Super Simple Salmon & Med Veg Pie
25 minutes bake time
Salmon and veggies packed in a pie. Made with puff pastry from Jus-Rol,
- 1 x 320g ready-rolled sheet Jus-Rol Puff Pastry
- 1 x 250g microwave rice sachet – plain, lemon or tomato flavour
- 150g hot smoked salmon, skinned
- 25g pitted olives, black or green
- 1 whole roasted pepper from a jar, drained and roughly chopped
- 2tbsp chopped parsley
- 50g sundried tomatoes, diced
- 1 egg, beaten with a fork
- 1 lemon, wedges, to serve
- Pastry Brush
- Baking tray
- Sharp knife
- Preheat the oven to 200°C (180°C fan assisted) Gas Mark 6. Unroll the pastry sheet onto a baking sheet.
- Spoon the rice down the middle third of the pastry. Flake over the salmon, dot over the olives and pepper. Scatter over the parsley and sundried tomatoes, then finally, season.

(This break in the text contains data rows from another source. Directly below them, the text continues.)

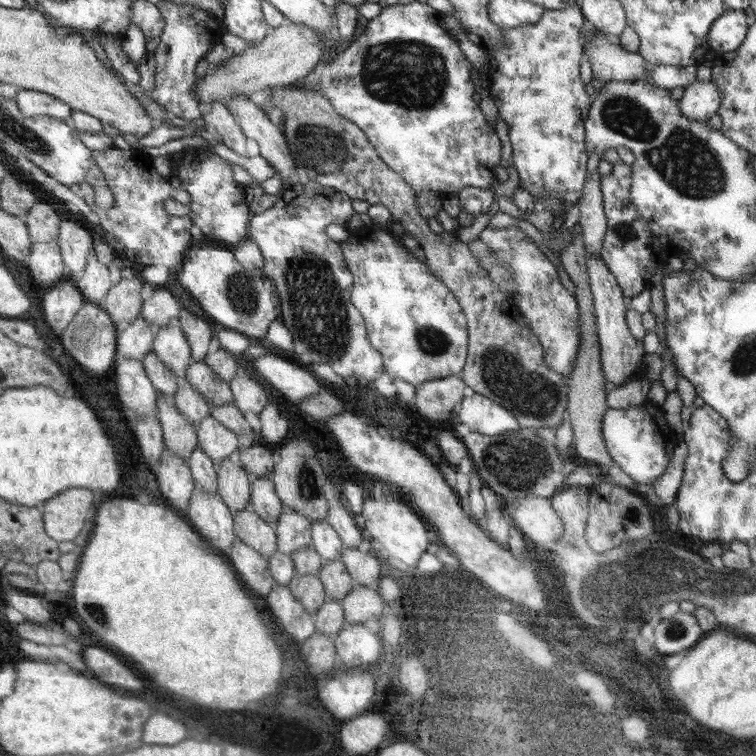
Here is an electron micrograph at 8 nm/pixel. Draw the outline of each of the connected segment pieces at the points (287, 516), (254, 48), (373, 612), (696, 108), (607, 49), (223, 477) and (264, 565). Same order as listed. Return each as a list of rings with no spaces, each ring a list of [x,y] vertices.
[[[285,509],[274,527],[277,534],[277,550],[284,554],[291,555],[314,543],[309,532],[311,522],[297,512]]]
[[[286,21],[279,28],[274,28],[264,40],[252,43],[242,55],[234,56],[220,64],[214,72],[199,77],[196,98],[199,98],[200,104],[219,102],[226,105],[236,95],[249,98],[255,92],[266,91],[266,88],[296,87],[315,70],[325,51],[326,45],[316,30],[306,24]]]
[[[355,584],[353,589],[339,601],[346,624],[363,624],[368,620],[380,620],[384,614],[384,600],[377,588]]]
[[[700,80],[689,84],[682,97],[678,98],[684,116],[692,120],[709,120],[723,106],[724,94],[714,80]]]
[[[594,36],[584,44],[584,49],[587,50],[593,77],[603,84],[608,80],[647,83],[649,63],[640,54],[624,50],[616,40]]]
[[[221,460],[217,467],[217,494],[232,512],[250,507],[251,488],[248,473],[243,467],[228,460]]]
[[[235,539],[231,547],[226,550],[226,556],[235,565],[236,572],[239,572],[244,584],[262,598],[278,585],[272,576],[268,559],[245,542]]]

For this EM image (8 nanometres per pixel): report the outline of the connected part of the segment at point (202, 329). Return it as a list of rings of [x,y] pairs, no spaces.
[[[185,304],[177,319],[181,322],[182,332],[190,345],[191,357],[193,360],[204,360],[213,337],[210,326],[214,325],[202,313],[196,316],[194,312],[194,309]]]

- Brush the pastry around the filling with some egg, then trim a square of pastry from each corner and discard. Use a knife to slice the two long sides into strips, fanning out from the filling. Fold the top and bottom ends of pastry over the filling, then alternate criss-crossing over the pastry strips to weave a plait over the top of the pie.
- Brush all over with more egg and bake for 25 minutes until golden, puffed and piping hot in the centre. Slice and serve with the lemon wedges.